Kates hardly hides her past as a Hollywood actress who worked in movies like "Highways," starring Jake Gyllenhaal. Fed up with acting, she turned to production and now heads Big Screen Entertainment Group, a production company that is presenting "Baby Sitter Wanted" -- a cross between a thriller and a horror movie.
To her, the Cannes market is the place to network with a lot of people from all over the world.
"What is great about Cannes is to be able to understand the pulse of what is wanted and needed internationally," she said.
And the market helps clients do that by organizing speed-pitching.
Speed-pitching works like this. Five producers at a table have five minutes to present their projects to the person sitting next to them before they have to move on and start all over again with someone else.

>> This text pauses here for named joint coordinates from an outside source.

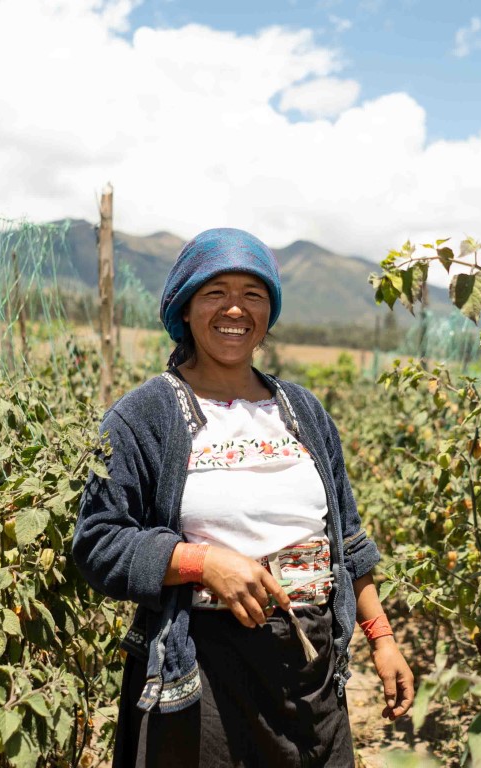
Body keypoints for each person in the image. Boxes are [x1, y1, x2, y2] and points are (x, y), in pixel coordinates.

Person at [73, 228, 414, 766]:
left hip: (308, 669)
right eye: (215, 292)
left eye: (252, 294)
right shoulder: (145, 416)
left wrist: (383, 639)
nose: (235, 308)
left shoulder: (301, 410)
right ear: (185, 308)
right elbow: (97, 541)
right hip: (201, 672)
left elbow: (346, 537)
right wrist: (201, 562)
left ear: (268, 314)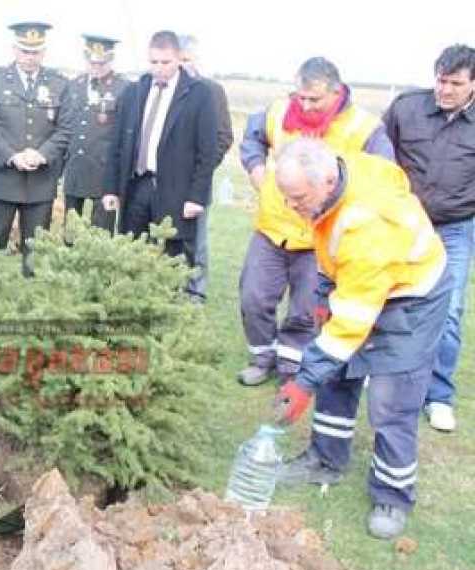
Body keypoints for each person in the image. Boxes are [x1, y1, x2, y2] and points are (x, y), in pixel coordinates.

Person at [272, 139, 450, 541]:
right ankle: (325, 459)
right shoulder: (337, 178)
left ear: (327, 180)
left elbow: (353, 321)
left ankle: (393, 493)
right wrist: (323, 299)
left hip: (412, 296)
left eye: (297, 198)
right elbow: (333, 255)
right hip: (359, 278)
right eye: (286, 197)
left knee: (392, 398)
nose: (291, 207)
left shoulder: (367, 223)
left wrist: (303, 382)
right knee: (337, 375)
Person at [235, 57, 393, 386]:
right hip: (272, 229)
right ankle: (262, 357)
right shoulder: (278, 111)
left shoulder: (363, 127)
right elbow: (252, 138)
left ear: (336, 93)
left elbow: (384, 176)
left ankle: (292, 363)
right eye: (300, 97)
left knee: (306, 309)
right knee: (254, 297)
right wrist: (256, 167)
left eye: (314, 99)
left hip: (320, 237)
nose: (305, 105)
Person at [384, 44, 475, 433]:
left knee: (448, 311)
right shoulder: (407, 109)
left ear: (472, 83)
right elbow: (378, 158)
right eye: (441, 80)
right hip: (403, 225)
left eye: (455, 83)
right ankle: (386, 374)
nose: (446, 89)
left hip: (455, 228)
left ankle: (438, 396)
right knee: (391, 299)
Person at [102, 30, 217, 268]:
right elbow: (117, 144)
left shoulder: (199, 94)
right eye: (154, 62)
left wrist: (196, 197)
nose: (159, 68)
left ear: (178, 59)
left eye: (166, 62)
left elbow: (207, 152)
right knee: (130, 254)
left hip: (176, 191)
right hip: (137, 187)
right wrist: (111, 189)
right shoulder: (134, 92)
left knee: (172, 259)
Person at [0, 21, 73, 278]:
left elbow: (65, 129)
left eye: (36, 51)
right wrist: (11, 156)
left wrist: (43, 154)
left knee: (36, 255)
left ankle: (32, 307)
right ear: (14, 49)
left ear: (44, 52)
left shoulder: (59, 84)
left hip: (40, 184)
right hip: (2, 181)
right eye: (25, 51)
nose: (30, 57)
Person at [178, 34, 233, 301]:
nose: (184, 65)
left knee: (195, 240)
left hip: (196, 181)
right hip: (162, 180)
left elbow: (224, 136)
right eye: (181, 60)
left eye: (189, 59)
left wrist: (203, 168)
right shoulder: (163, 88)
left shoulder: (212, 90)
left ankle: (195, 292)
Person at [62, 34, 127, 236]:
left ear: (111, 59)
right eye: (92, 62)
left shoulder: (123, 88)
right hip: (75, 169)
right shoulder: (74, 86)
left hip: (104, 174)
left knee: (102, 234)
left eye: (102, 62)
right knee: (71, 234)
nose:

It's quick and apparently effective, as "you can make invaluable contacts," according to Julie Bergeron from Producers Network, the group that organized the meeting.
"It makes a change from cocktail parties. Here, everyone is forced to come straight to the point," Bergeron said.
For one representative of Arrow Entertainment Inc., it is the variety of buyers attending the market that makes it vital.
"We are trying to distribute "Saving God," a film with a Christian theme that will open in the states in more than 3,500 churches in October 2008," said Maria Ware from Arrow Entertainment.
This is why she believes a Christian buyer, maybe a Latin American or an Italian buyer, is desperately needed, and she hopes that at Cannes -- with its mix of international attendees -- she might secure the right deal.
But the market is not the only place to make deals at Cannes. Many of the big distributors and major studios rent rooms and suites in luxury hotels on La Croisette to make their deals, and journalists are not invited to the party.